Sourcegraph and Dimensional Research have released a survey of developers at large organizations, which shows a massive growth in codebase size, number of repositories in use and complexity concerns.
“The Emergence of Big Code – A 2020 Survey of Software Professionals” is definitely intriguing reading, and a few of the results are eye-opening—such as the difference between what development managers think developers are using to search code and what developers say they are actually using. But most of it simply validates what we all knew: Codebases are growing at an alarming rate, through a variety of growth vectors—support for new platforms, use of open source and internal development. Adding environment to code à la GitOps, systems reliability engineering and/or environment automation is adding a layer of completely new source and a layer of complexity not normally in the developer’s realm of immediate concern.

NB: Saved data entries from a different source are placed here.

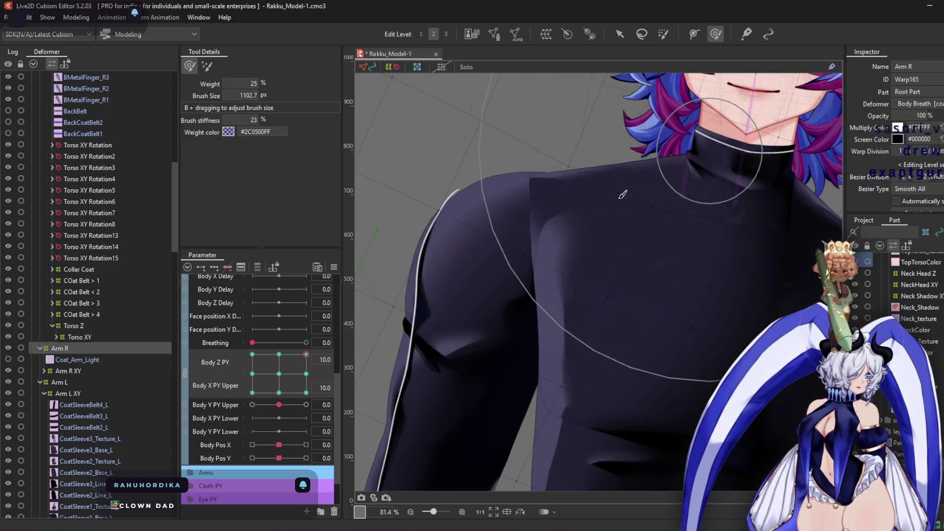
pyautogui.scroll(-3, 505, 253)
pyautogui.scroll(2, 453, 231)
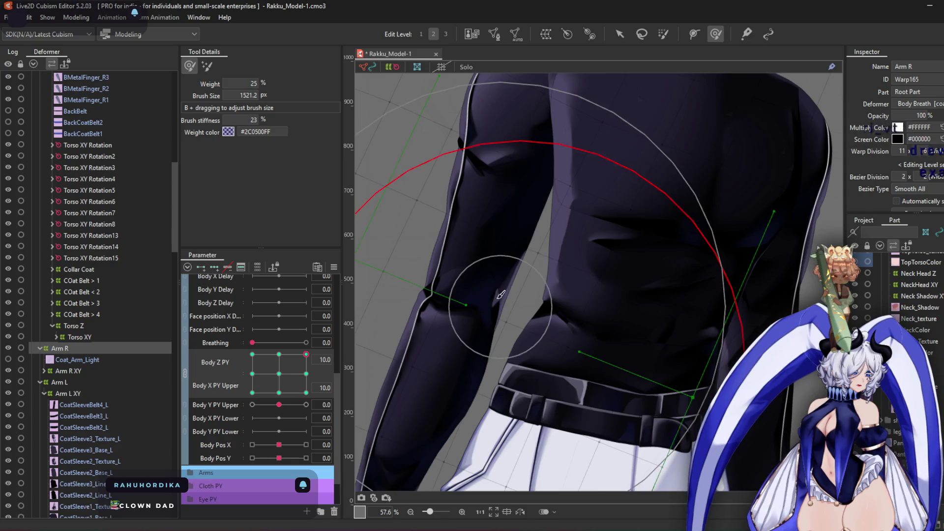
pyautogui.scroll(-3, 501, 295)
pyautogui.scroll(2, 473, 317)
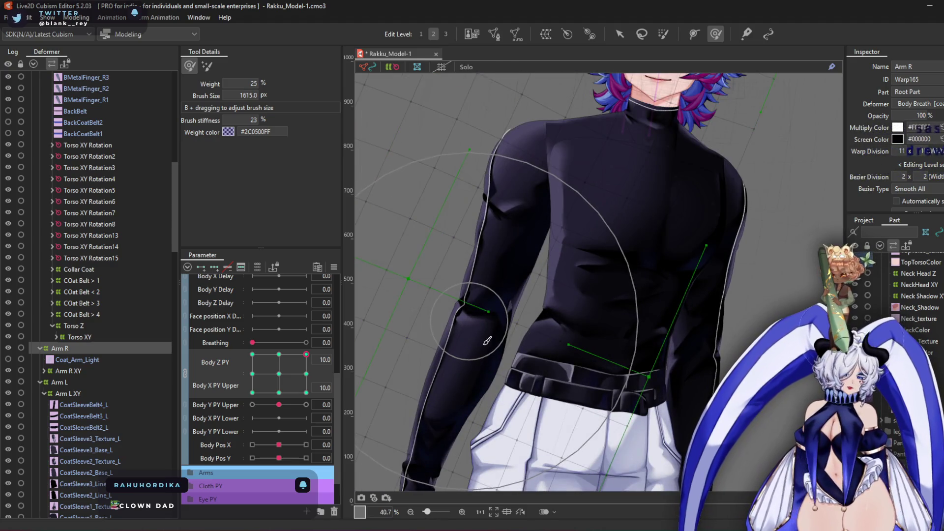
pyautogui.moveTo(487, 340); pyautogui.dragTo(494, 317)
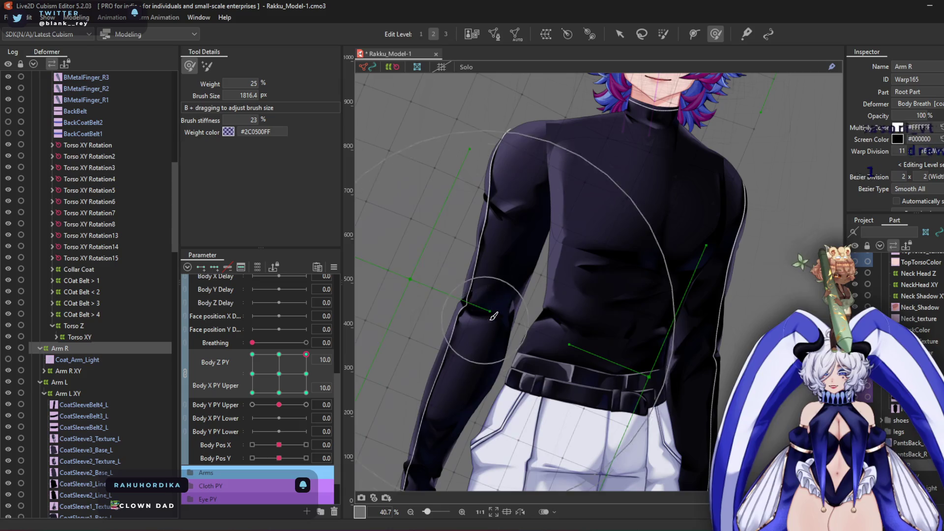
pyautogui.moveTo(457, 345); pyautogui.dragTo(484, 284)
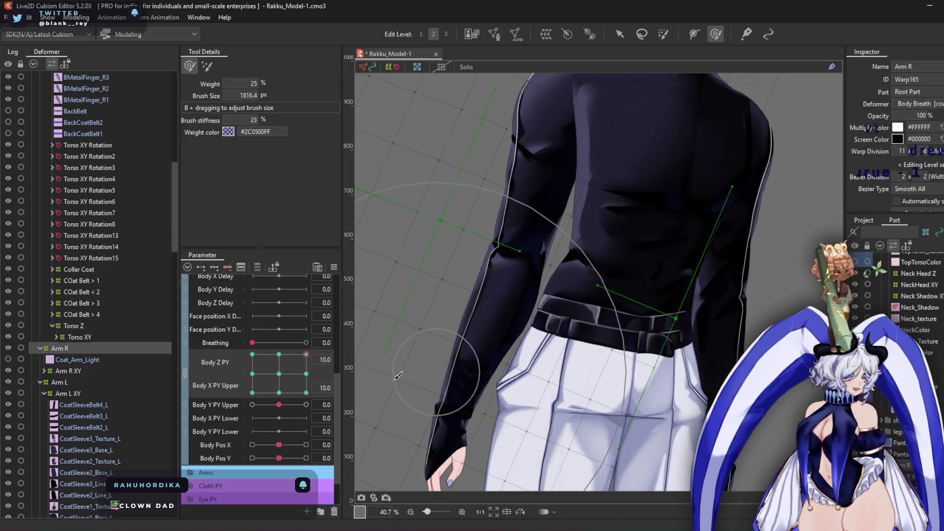
# Bend the Arm R warp outward at the Body Z -10, Body X 10 pose
pyautogui.click(306, 374)
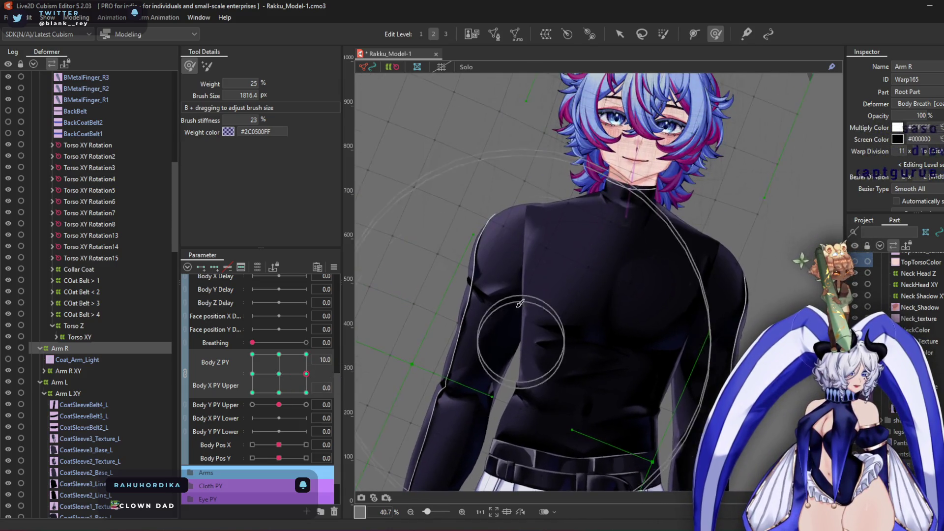
pyautogui.scroll(2, 520, 303)
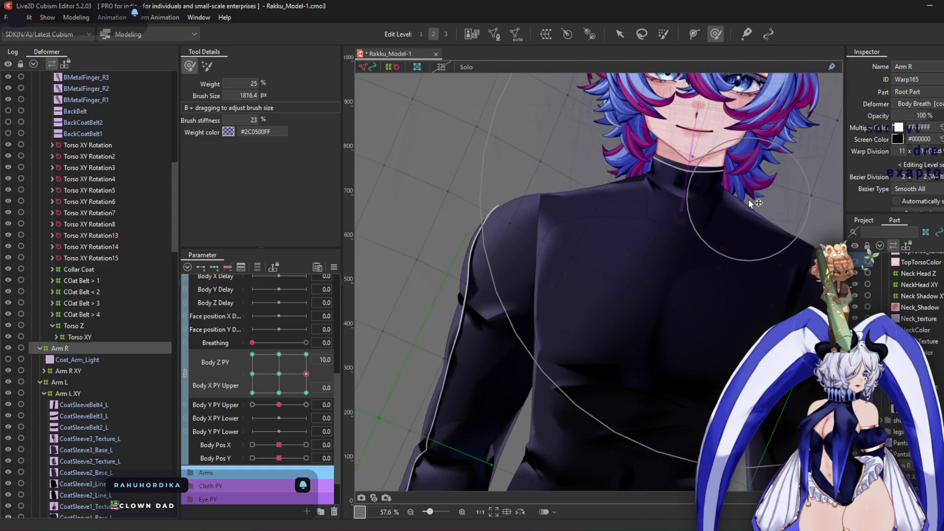
pyautogui.scroll(-2, 632, 246)
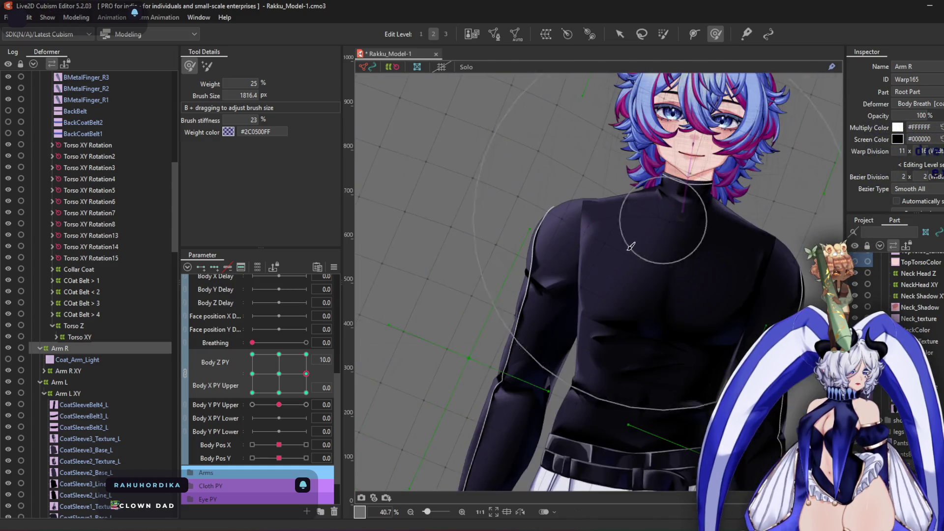
pyautogui.moveTo(632, 246); pyautogui.dragTo(610, 201)
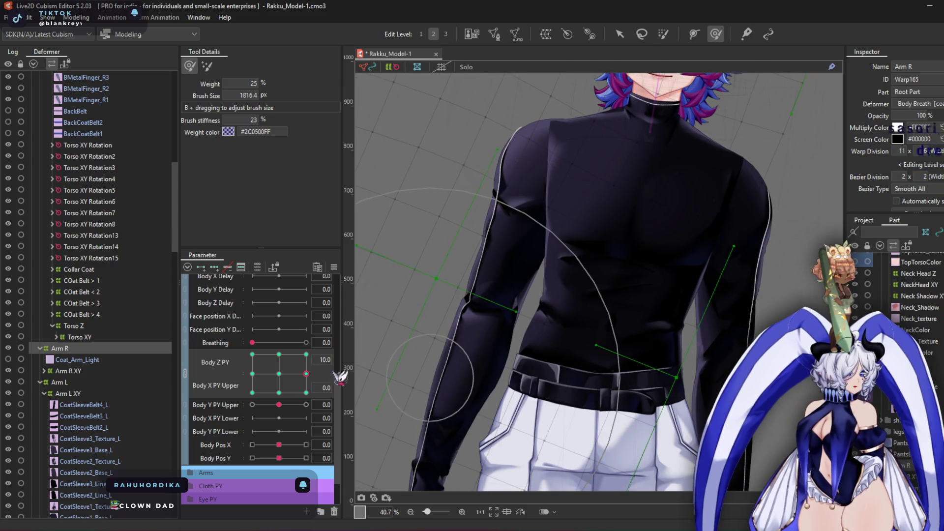
pyautogui.moveTo(306, 374); pyautogui.dragTo(306, 354)
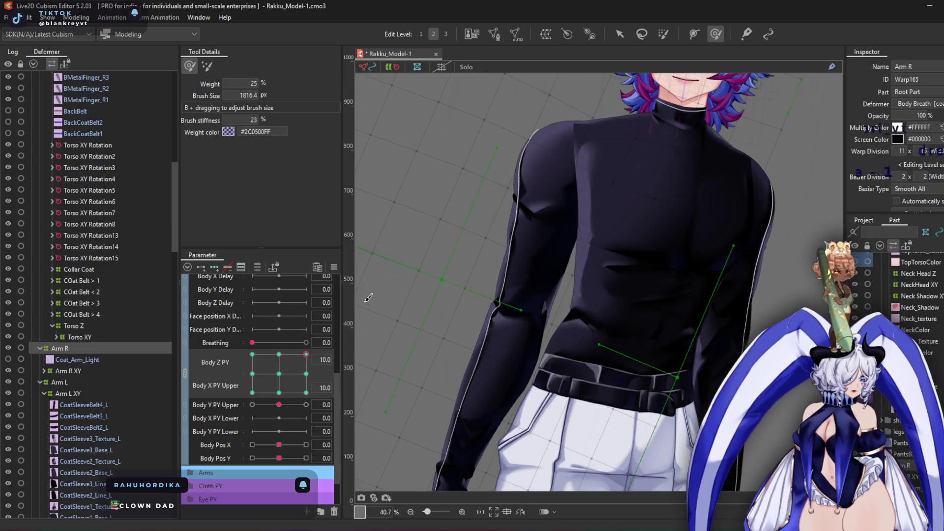
pyautogui.scroll(2, 653, 359)
pyautogui.scroll(-5, 652, 365)
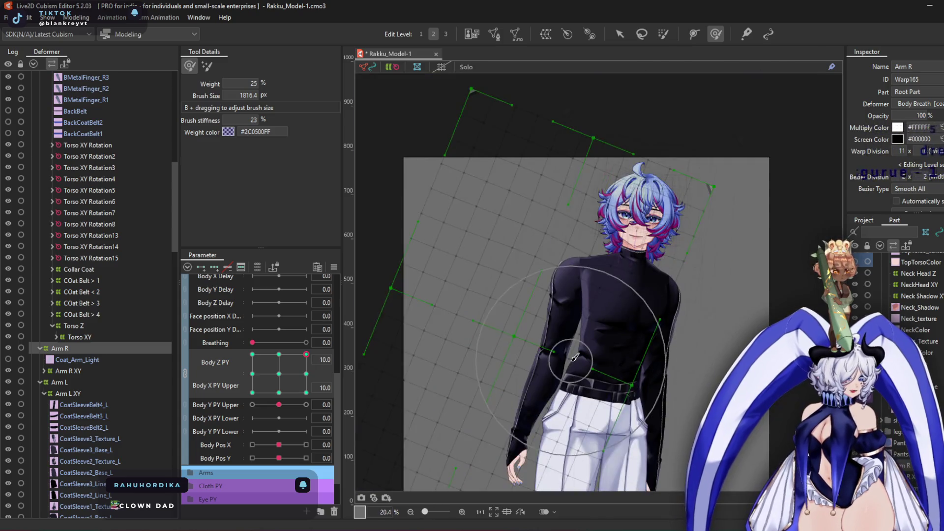
pyautogui.moveTo(300, 367); pyautogui.dragTo(196, 329)
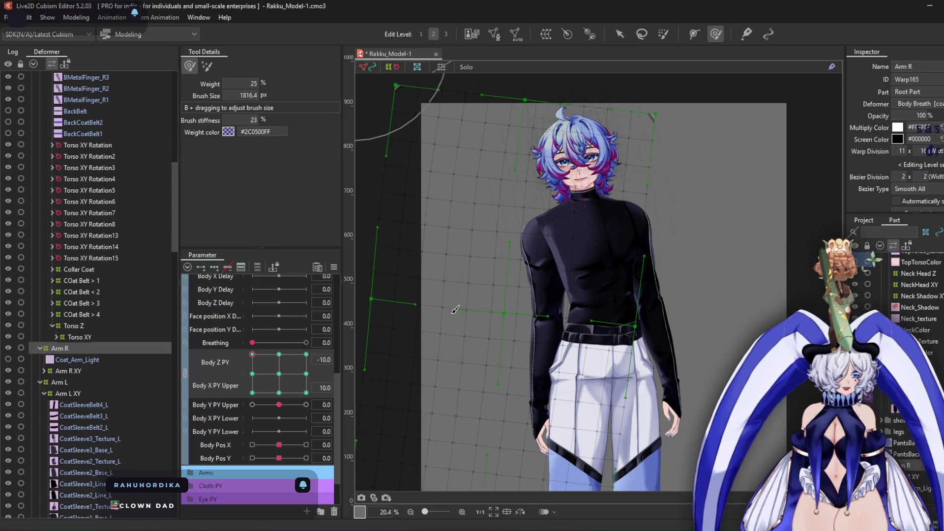
pyautogui.scroll(7, 544, 255)
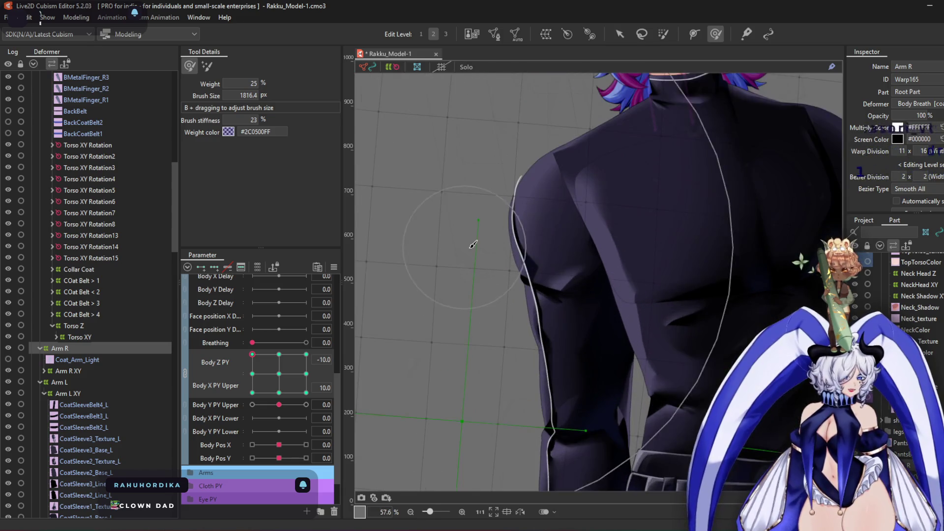
pyautogui.moveTo(517, 205)
pyautogui.mouseDown()
pyautogui.moveTo(600, 274)
pyautogui.moveTo(496, 200)
pyautogui.moveTo(480, 202)
pyautogui.mouseUp()
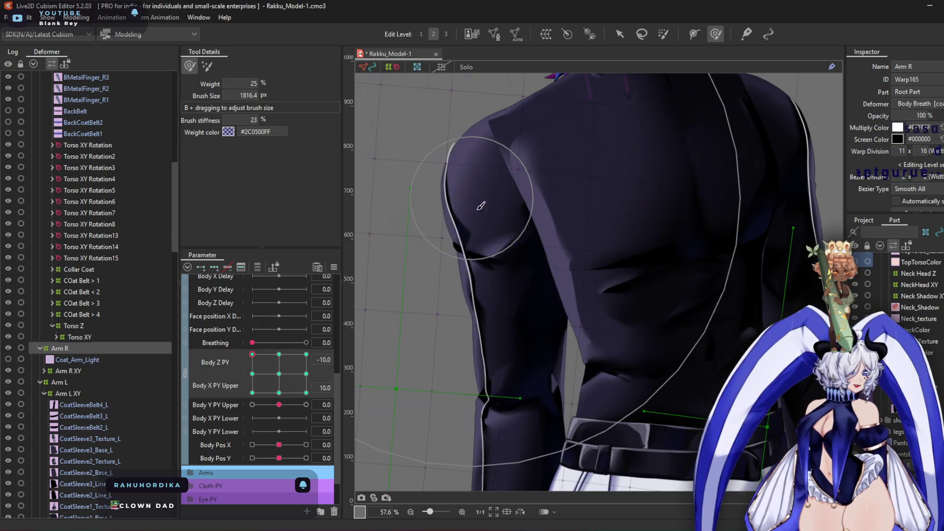
# Enlarge the brush further and check Arm R at Body Z -10 with Body X at 0 and -10
pyautogui.scroll(-2, 566, 283)
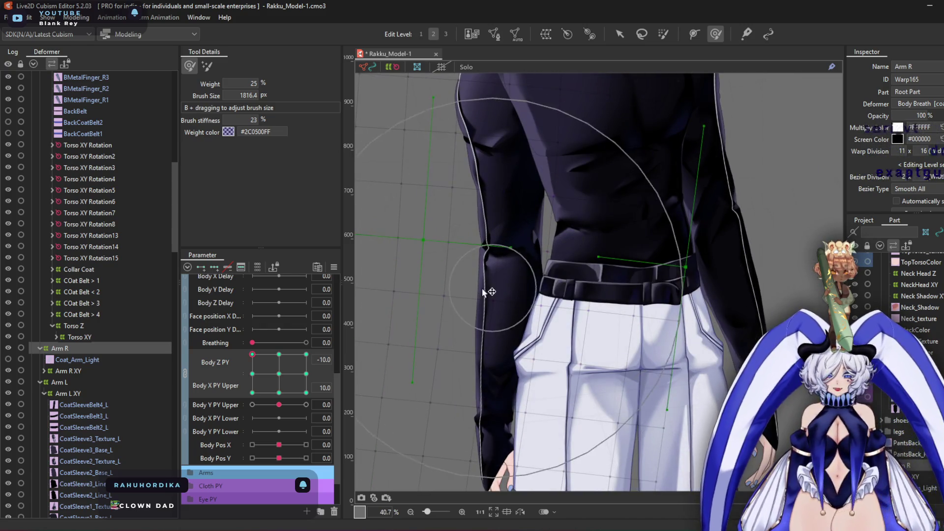
pyautogui.moveTo(252, 356); pyautogui.dragTo(269, 369)
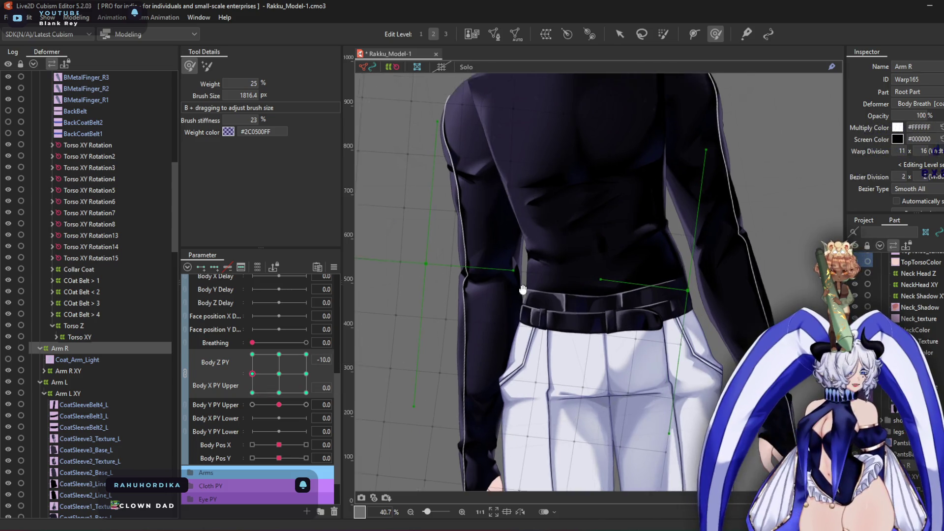
pyautogui.scroll(2, 425, 193)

I’ve been working with Accelerated Strategies Group over the last few months, and we’re looking at tools in this market. The ability to quickly get up to speed on large codebases and the ability to find a specific area in a codebase that is massive and/or spans repositories is a very real need that is not currently well-served. This piques my interest in what Sourcegraph brings to the table, but at the moment we’re focused on the survey, so perhaps in a future blog we’ll talk about Sourcegraph.
While there is a lot packed into the survey, I think my favorite part is crammed in with other “What would you find useful?” results (the slide is below). Fifty-eight percent of respondents—all of whom are developers—chose, “Finding code by querying semantic relationships, not just matching a string.” As developers, these respondents no doubt are aware of the complexities of this type of feature, particularly in environments with a variety of programming languages and scripts (be they bash, SQL, whatever) all working together. This is huge, and first iterations would be shallow, but is a worthy goal. I’m intrigued to see how well SourceGraph et al solve it.

It is also intriguing to see more than half of respondents want the ability to explore ” … both known and unknown code with code intelligence that provides contextual understanding.” That, too, is a tall order. Code analysis has gotten better over time, but contextual analysis of large codebases is notoriously difficult. I’ll be intrigued in the near future to play with this concept and tools that offer it to see how reliable they are and how much human guidance is accepted and/or required to make it a reality.
Code change velocity reporting and contextual information about code are both available and pretty solid from the majority of full-stack DevOps vendors. Perhaps that is why that particular response only netted 45% and 43% of responses, respectively—the other 50+% are already using them.
We’re in an interesting time when consolidation appears to be on the upswing and the needs of developers and DevOps teams working in large codebases are becoming more clear and more complex at the same time. Over the next few years the needs reported in this survey will likely be replaced by more specific needs as these are fulfilled and find general use. The question of databases and database integration in large codebase migrations, for example, has these needs, but has other needs closer to the problem domain. As these general issues are resolved, expect your vendors to turn to those more specific, but every bit as complex, problems.
And just keep rocking it. Find out what the tools and companies already in use at your org have added, and if those capabilities fit with your needs or can enhance your Dev/DevOps exercises. Keep the lights on, keep customers happy and watch for tools to help you make it even better.